I waited too long to write this article, and just six weeks later, Ruiboo has essentially disappeared from Amazon, just like the previous knock-off reseller I had identified. I can find only a couple of resellers on Amazon with similar products now, but they seem rather sketchy, with few or no reviews. I wonder if some of these resellers exist only as long as they have a line on some stock or a connection with a particular contract manufacturer. Or Apple and Amazon are playing whack-a-mole with such companies—perhaps Apple has some intellectual property rights involved.

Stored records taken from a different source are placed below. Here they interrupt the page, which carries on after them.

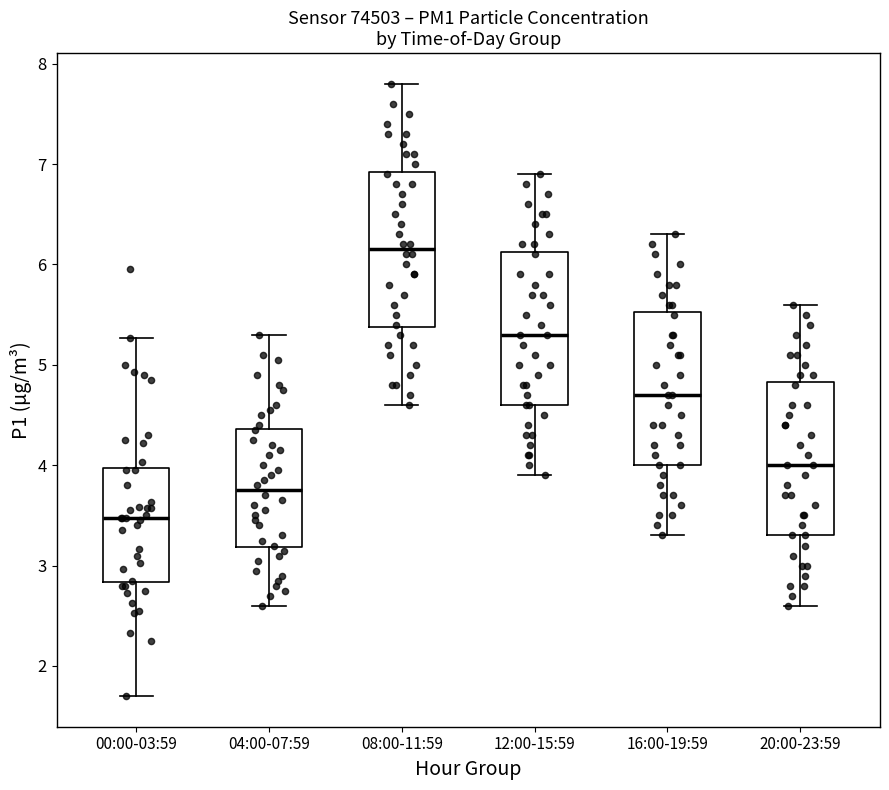

Reading left to right, read every box against the y-axis: the position of its median line, the range the box covers, and the ends of its whiskers. The values are not printed on the chart, so give them approximately, as read against the axis.

00:00-03:59: median 3.5, box 2.8 to 4.0, whiskers 1.7 to 5.3
04:00-07:59: median 3.8, box 3.2 to 4.4, whiskers 2.6 to 5.3
08:00-11:59: median 6.2, box 5.4 to 6.9, whiskers 4.6 to 7.8
12:00-15:59: median 5.3, box 4.6 to 6.1, whiskers 3.9 to 6.9
16:00-19:59: median 4.7, box 4.0 to 5.5, whiskers 3.3 to 6.3
20:00-23:59: median 4.0, box 3.3 to 4.8, whiskers 2.6 to 5.6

eBay may be a better source for these watch bands—a search on “nylon sport loop Apple Watch band” turns up over 1200 hits. The top hit is accplus, a vendor that has supposedly sold over 36,000 units and is pricing identical-looking bands at $5.29, currently on sale for $3.29 with a “buy 2, get 1 free” deal. With free shipping. Seriously.

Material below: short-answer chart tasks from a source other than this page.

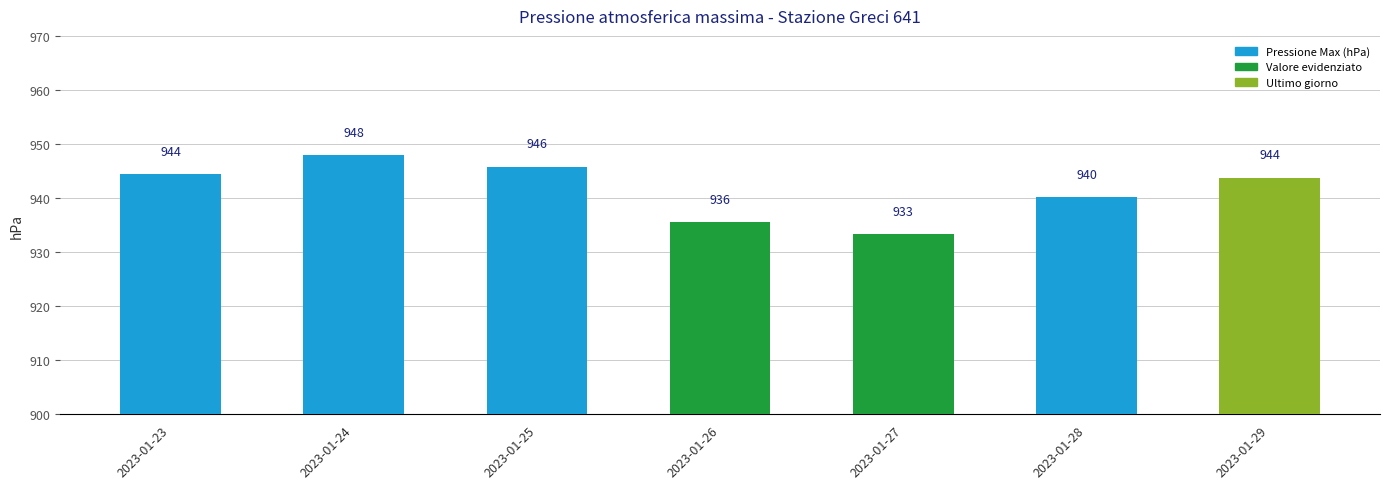

What is the sum of all values?

6591.1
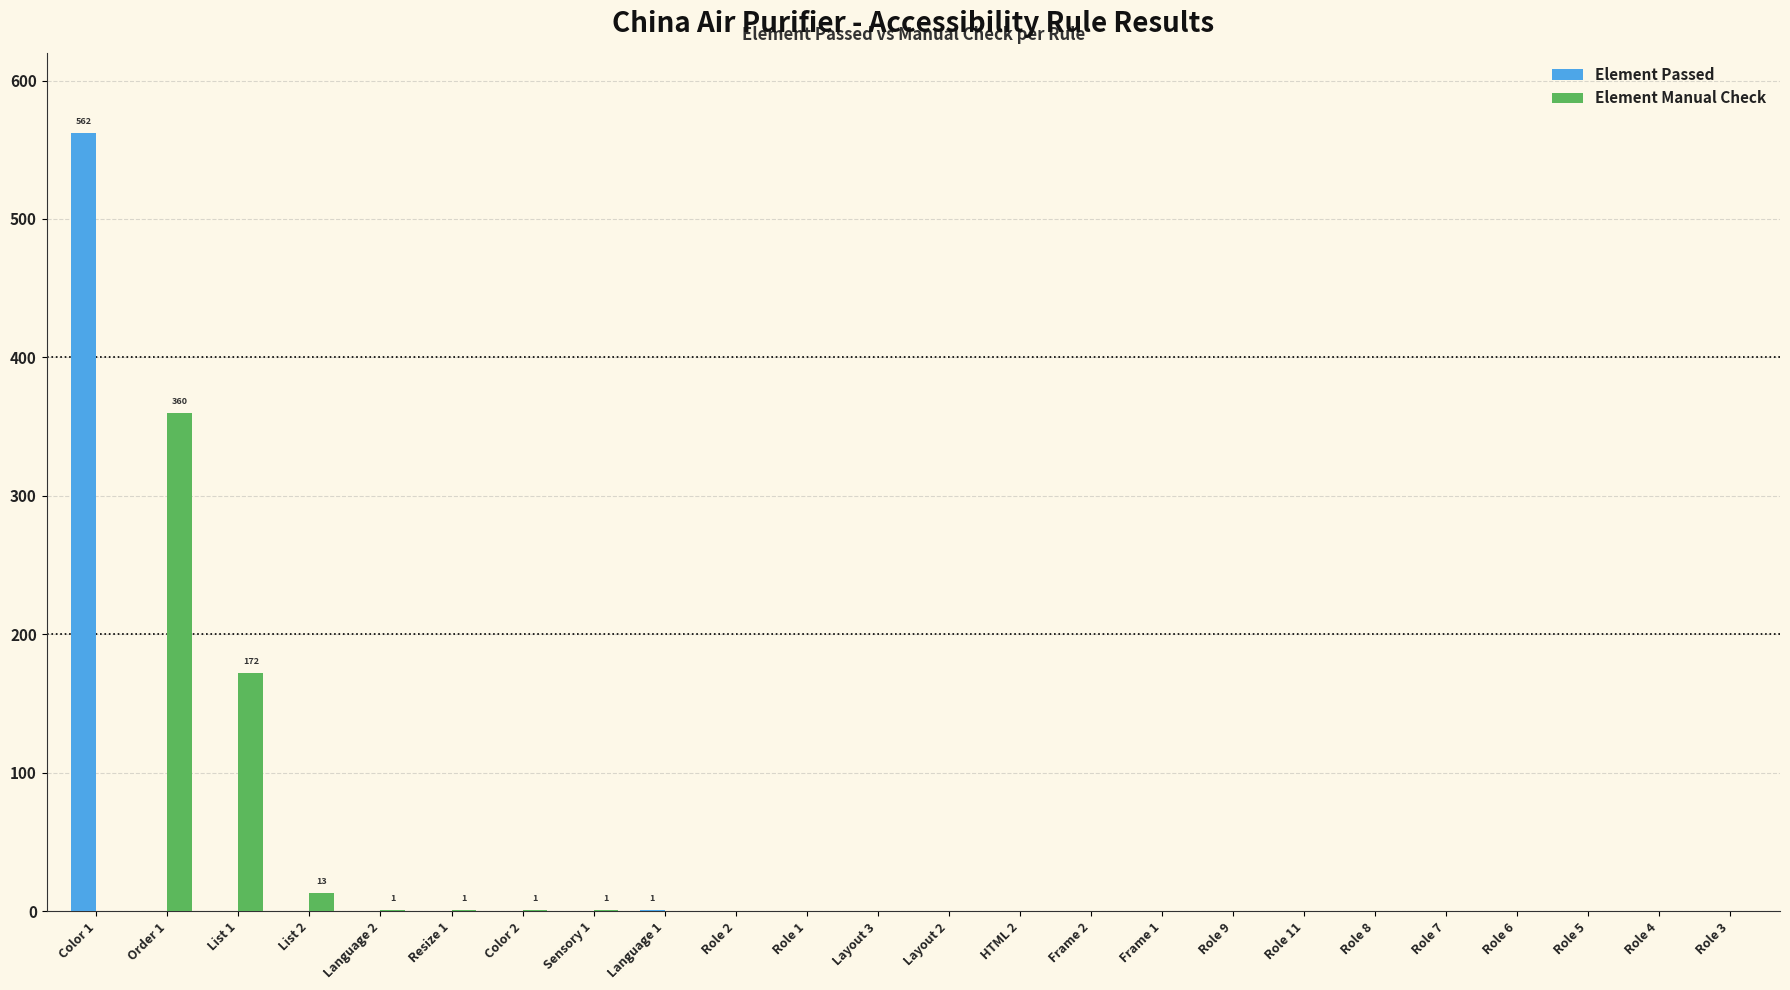

Are the bars grouped side by side (vs. stacked)?

Yes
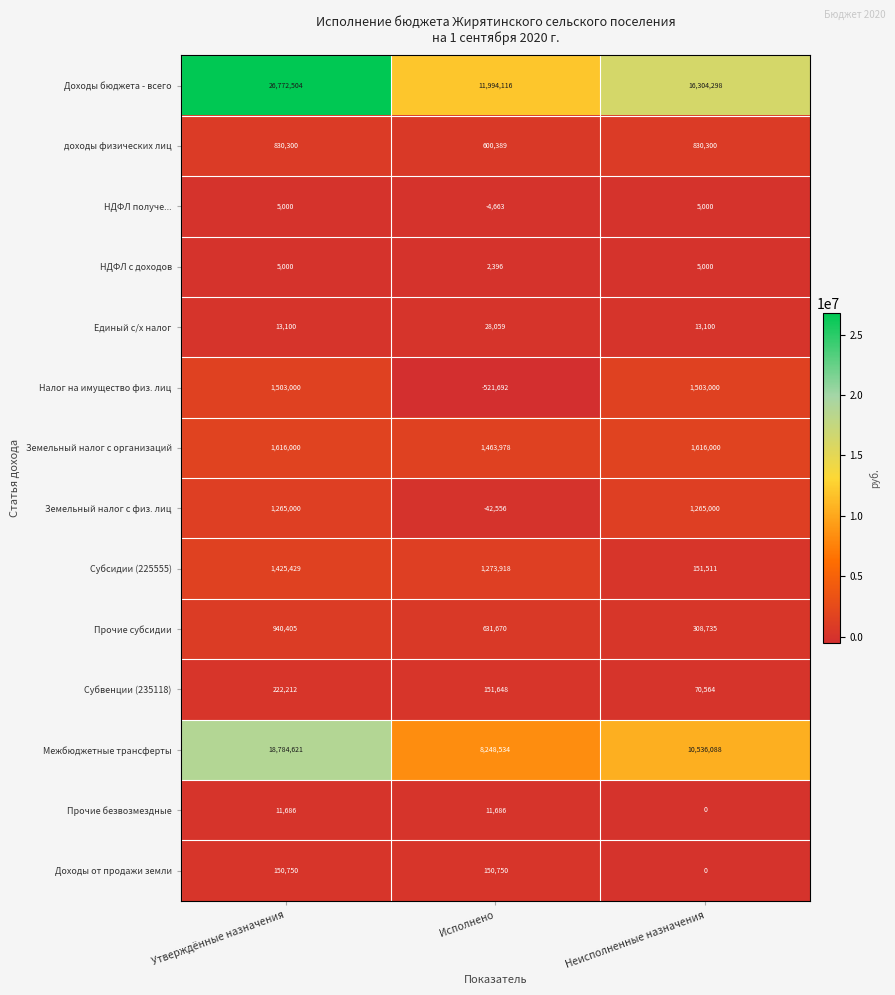

What is the sum of all Земельный налог с организаций values?

4695978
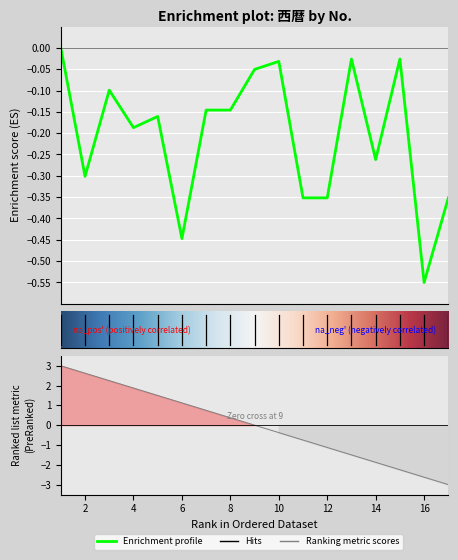

True or false: the data shows -0.2 at 5.

True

For prices as low as $5 to $10, could these knock-off bands be as good as Apple’s $49 bands? I can speak only to the units I’ve gotten, but the simple answer is yes. The nylon band material feels the same, the parts that attach to the Apple Watch are sized perfectly and work identically, and even the plastic band end has the same squared-off cylinder design. The only difference I can discern is in the color of the little plastic hook pads that you slap down on the band to fasten it. On my old Midnight Blue band from Apple, the pads are a light purple, whereas on Tonya’s new purple band (which turned out to be nearly identical to the Midnight Blue), the pads are black. On my red band, the pads are white. Since you see the pads only when you’re fastening the band, this is the most trivial of differences.
As much as I like the Sport Loop design, once I thought of writing this article, I thought that perhaps I should see if knock-offs of other band styles might be good as well. I’ve long considered Apple’s stainless steel mesh Milanese Loop to be highly elegant, but I could never bring myself to spend $99 on a watch band. As with the Sport Loop, it took no time to find a knock-off reseller that would sell me a faux Milanese Loop for just $9.99. I wore it for a week and generally liked it. However, I’ve now switched back to the knock-off sport loop for everyday wear. I don’t have a genuine Apple Milanese Loop to compare it to, but the knock-off’s magnet wasn’t quite strong enough to resist being loosened if I caught it on clothing or some other object, so I found myself retightening it a few times during the day. It also tended to snag my arm hair on occasion. It wasn’t bad, but I’ll reserve it for dress-up occasions, if those ever become a thing again. I’d provide a link, but that reseller has disappeared from Amazon too. Spooky.
I obviously can’t speak for all knock-off band manufacturers, but I’ve now tried four knock-off bands (including the one for my Forerunner 645) and have been pleased with all of them. All while spending less than a single $49 replacement band from Apple. I’m somewhat surprised this is the case because I’m generally dubious of cheap knock-offs. You often get what you pay for, and maybe the low cost is worth the tradeoffs, or maybe it isn’t. But with these knock-off bands, I simply can’t see enough differences to justify Apple’s stratospheric markups. If a company can make money selling these things for $5, it’s hard to recommend spending ten times that to buy from Apple.